For the last few weeks I’ve been working on a book. I started it in my workshop with Larry Calkins and it’s what I focused on during my Orcas Island retreat. It’s a repository of marks. It’s a place to make without engaging my inner critic. It’s a place to play and experiment. I’ve been obsessed with it, working both at the studio and at home after everyone’s fed and the kitchen is cleaned up.
In the book I’ve experimented with a lot of different techniques but with a very limited palette: black, white, and brown. I used sumi and walnut inks, white acrylic paint, black and brown water-based printing ink, toner transfers, black and white thread, charcoal, graphite, and conte crayon. I painted, printed, drew, cut, tore, collaged, and stitched. I worked back and forth through the book, adding layers until each page felt complete.
Over the years, my studio-mates and I have critiqued each others’ work both formally and informally. It’s been pretty informal for the last 18 months or so because of transitions in all of our lives. But now that the Fall is upon us we are back to planning and scheduling our sessions. I went first today with my book.
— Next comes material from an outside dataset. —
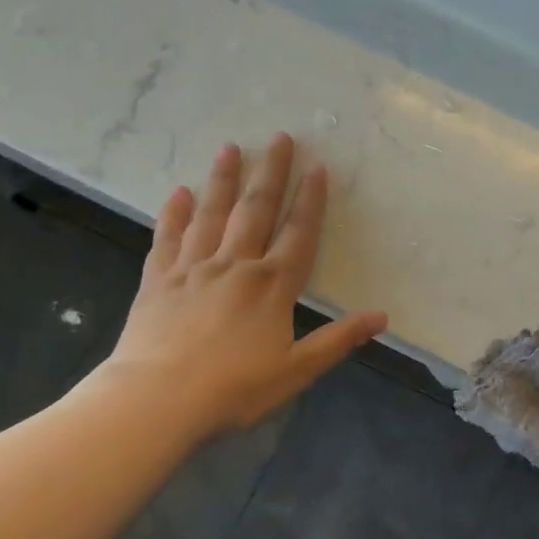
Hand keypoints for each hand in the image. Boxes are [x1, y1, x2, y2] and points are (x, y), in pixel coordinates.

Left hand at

I was excited to show it to them. The book feels big to me, like a dictionary of my personal language of imagery. But I was also nervous. Would they flip through idly? Say, “hmm, that’s nice.” It is, after all, not a finished piece or something I would show in a gallery, but a record of being in the moment. It is an attempt to reset my brain and my hand after a long slog through production before I jump back into the process of making.
I didn’t need to worry. Paul, Anna, and Pam pored over every page. They asked questions, oohed and aahed, got into my process. They really saw the book as the big step that I feel it is. They made suggestions of ways to build on what I’ve started. Ideas of developing some of my visual ideas into drawings or prints. Ideas that make me nervous because I don’t know how to do that yet. Ideas to push me out of my comfort zone. But isn’t that what I’ve been after?
So what have I learned about myself, my process, and my language of mark making? I’ve learned that, at least for now, stitch is integral to my work. By making the choices I did with my media, from stitching on paper to drawing lines of dots to transferring copies of my dyed fabrics, thread and stitch are what I’m drawn to over and over. Color, form, and texture are all important, but stitch is constant.
So where does this lead? What is next? How do I incorporate this into my existing work? I don’t know. I think I just have to start and it will seep in to the new work. It’s already there.